I recensori non si sono lasciati turbare neppure dal fatto che fino al 1940 Bender si chiamava Tighina ed era parte della Romania, per cui Stalin semplicemente non poteva deportarvi nessuno, tanto più che all’epoca la gente veniva deportata in Siberia e non dalla Siberia. Vanity Fair dopo una conversazione con Nikolai Lilin ha trovato una semplice spiegazione della deportazione descritta nel suo libro: “Gli urka siberiani, discendenti dei leggendari banditi della tajga, furono inviati in Transnistria a fare il lavoro sporco. In quella regione vivevano molti ebrei, nazionalisti ucraini, romeni e moldavi. Dal punto di vista politico, economico e criminale tendevano piuttosto verso l’Europa. I siberiani dovevano ripulire quel territorio e assicurarvi il controllo della Russia”.
Non ha suscitato particolari sospetti neppure la troppo densa biografia dell’autore. Se si uniscono i dati del libro di Lilin, delle sue interviste sulla stampa occidentali e dei suoi interventi alle fiere librarie, prima dei 23 anni l’autore ha fatto in tempo a: finire due volte in carcere in Transnistria ed essere processato in Russia, militare per tre anni come cecchino in Cecenia e un altro paio d’anni in Israele, Iraq e Afghanistan. A 24 anni ha fatto il pescatore su una nave in Irlanda, poi si è trasferito in Italia, dove si è sposato, ha aperto un salone di tatuaggi, ha scritto un bestseller e per poco non è diventato vittima di un attentato con motivazioni politiche. Oggi Nikolai Lilin ha 30 anni, ha un suo fan club e ragiona seriamente sul perché Anthony Hopkins non sia adatto alla parte di protagonista della versione cinematografica del suo libro.
Peccato che il film si dovrà girare non in Transnistria, ma in Lituania e in Italia. Altrimenti bisognerebbe spiegare agli abitanti di Bender, che non hanno letto l’opera di Nikolai Lilin, che la loro città è governata dai discendenti dei Robin Hood siberiani deportati da Stalin. Lui, fra l’altro, a Bender lo conoscono bene. A dire il vero sotto un altro nome: Veržbickij.
“Gli piaceva inventare storie di ogni genere, nessuno ci faceva troppo caso, un semplice contaballe, solo le ragazze credevano alle sue favole, – ha confidato a Ogonëk un vecchio conoscente di Nikolai Veržbickij, il web designer Igor’ Popušnoj. L’ho trovato in uno degli internet forum della città, dove si discuteva di Educazione siberiana. – Molti qui si sono perfino rallegrati, quando hanno saputo che era diventato uno scrittore di successo. Vero è che quando hanno saputo di cosa tratta il libro, sono rimasti molto perplessi. La nostra è una città normalissima. Direi perfino tranquilla. Non so dove è andato a pescare quegli urka. Almeno avesse scritto fra parentesi che era tutta una favola.”

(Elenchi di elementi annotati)
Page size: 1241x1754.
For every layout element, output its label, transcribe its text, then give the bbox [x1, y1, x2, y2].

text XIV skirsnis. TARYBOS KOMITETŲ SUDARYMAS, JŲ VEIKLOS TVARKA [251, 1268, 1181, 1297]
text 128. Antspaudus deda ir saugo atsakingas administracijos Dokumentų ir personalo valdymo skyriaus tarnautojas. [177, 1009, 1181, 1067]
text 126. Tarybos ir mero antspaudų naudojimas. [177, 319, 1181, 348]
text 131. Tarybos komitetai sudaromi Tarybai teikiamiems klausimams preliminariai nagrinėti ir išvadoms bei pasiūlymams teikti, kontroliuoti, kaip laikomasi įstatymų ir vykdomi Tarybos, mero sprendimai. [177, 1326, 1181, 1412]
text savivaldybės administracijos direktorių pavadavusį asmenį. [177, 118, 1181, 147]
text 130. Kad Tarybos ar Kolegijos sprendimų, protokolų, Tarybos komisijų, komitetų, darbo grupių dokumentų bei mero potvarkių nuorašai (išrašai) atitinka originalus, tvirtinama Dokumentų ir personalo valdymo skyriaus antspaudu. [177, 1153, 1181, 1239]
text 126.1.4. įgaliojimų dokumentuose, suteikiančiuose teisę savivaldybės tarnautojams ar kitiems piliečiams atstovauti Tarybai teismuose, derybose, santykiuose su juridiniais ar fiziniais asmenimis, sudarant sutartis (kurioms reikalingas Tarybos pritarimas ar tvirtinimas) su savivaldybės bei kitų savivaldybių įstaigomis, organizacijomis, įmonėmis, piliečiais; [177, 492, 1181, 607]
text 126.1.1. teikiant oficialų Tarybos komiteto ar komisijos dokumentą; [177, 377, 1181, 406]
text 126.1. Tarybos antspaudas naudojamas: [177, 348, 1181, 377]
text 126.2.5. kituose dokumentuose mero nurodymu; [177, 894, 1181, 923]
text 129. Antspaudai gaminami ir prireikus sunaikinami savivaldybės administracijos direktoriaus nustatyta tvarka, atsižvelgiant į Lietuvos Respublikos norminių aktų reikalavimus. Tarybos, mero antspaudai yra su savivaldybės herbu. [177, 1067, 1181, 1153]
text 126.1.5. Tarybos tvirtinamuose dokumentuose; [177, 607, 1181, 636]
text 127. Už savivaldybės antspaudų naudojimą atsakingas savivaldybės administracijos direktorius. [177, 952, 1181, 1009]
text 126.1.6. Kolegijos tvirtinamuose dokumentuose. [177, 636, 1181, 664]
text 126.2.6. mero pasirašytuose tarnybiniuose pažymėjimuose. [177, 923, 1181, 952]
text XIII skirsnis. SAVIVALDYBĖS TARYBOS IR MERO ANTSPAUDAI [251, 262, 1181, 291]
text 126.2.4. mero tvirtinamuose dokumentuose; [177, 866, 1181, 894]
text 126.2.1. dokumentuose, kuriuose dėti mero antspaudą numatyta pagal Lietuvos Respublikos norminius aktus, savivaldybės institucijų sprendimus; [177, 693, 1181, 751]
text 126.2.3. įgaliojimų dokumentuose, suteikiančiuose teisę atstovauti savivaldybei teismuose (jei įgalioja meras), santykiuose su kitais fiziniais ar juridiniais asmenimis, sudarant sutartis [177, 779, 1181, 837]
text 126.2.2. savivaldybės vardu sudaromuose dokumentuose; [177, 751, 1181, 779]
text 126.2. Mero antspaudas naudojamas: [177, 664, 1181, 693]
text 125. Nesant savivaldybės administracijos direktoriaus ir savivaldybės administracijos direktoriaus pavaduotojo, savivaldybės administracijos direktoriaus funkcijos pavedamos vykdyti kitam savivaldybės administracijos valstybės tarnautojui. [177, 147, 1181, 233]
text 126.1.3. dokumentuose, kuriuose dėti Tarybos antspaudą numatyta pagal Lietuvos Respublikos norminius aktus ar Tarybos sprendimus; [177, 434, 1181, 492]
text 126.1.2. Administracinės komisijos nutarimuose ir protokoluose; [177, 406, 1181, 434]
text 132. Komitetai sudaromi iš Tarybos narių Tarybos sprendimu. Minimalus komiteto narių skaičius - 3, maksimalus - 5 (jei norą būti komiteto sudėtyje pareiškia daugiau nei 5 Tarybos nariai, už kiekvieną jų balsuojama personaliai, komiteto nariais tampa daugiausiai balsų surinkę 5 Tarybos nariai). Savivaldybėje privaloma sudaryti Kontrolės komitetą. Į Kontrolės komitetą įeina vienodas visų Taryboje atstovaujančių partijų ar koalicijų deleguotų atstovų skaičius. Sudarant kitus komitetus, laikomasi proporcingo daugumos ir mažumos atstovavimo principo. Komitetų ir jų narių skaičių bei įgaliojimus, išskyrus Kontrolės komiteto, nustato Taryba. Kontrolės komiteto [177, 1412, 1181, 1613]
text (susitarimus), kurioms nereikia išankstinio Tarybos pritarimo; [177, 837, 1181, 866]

• _ESERCIZI_:
(1) Rispondi alle seguenti domande sul brano:
(a) Come si chiamava Bender fino al 1940?
(b) Per quanti anni l'autore ha militato come cecchino in Cecenia?
(c) Con quale altro nome è conosciuto l'autore a Bender?
(2) Riscrivi in forma di elenco puntato il paragrafo del brano che comincia con "Non ha suscitato particolari sospetti", conservandone i fatti principali.
(3) Per favore, stampa senza modifiche il tratto del brano che va da "Peccato che il" fino a "altro nome: Veržbickij.".

• _SOLUZIONI DEGLI ESERCIZI_:
(1)
(a) Tighina.
(b) Per tre anni.
(c) Veržbickij.

(2)
- La biografia troppo densa dell'autore non ha suscitato particolari sospetti.
- Secondo il libro di Lilin, le sue interviste sulla stampa occidentale e i suoi interventi alle fiere librarie, prima dei 23 anni l'autore:
  - è finito due volte in carcere in Transnistria;
  - è stato processato in Russia;
  - ha militato per tre anni come cecchino in Cecenia;
  - ha militato per un altro paio d'anni in Israele, Iraq e Afghanistan.
- A 24 anni ha fatto il pescatore su una nave in Irlanda.
- Poi si è trasferito in Italia, dove:
  - si è sposato;
  - ha aperto un salone di tatuaggi;
  - ha scritto un bestseller;
  - per poco non è stato vittima di un attentato con motivazioni politiche.
- Oggi ha 30 anni e ha un suo fan club.
- Ragiona seriamente sul perché Anthony Hopkins non sia adatto alla parte di protagonista nella versione cinematografica del suo libro.

(3)
Peccato che il film si dovrà girare non in Transnistria, ma in Lituania e in Italia. Altrimenti bisognerebbe spiegare agli abitanti di Bender, che non hanno letto l’opera di Nikolai Lilin, che la loro città è governata dai discendenti dei Robin Hood siberiani deportati da Stalin. Lui, fra l’altro, a Bender lo conoscono bene. A dire il vero sotto un altro nome: Veržbickij.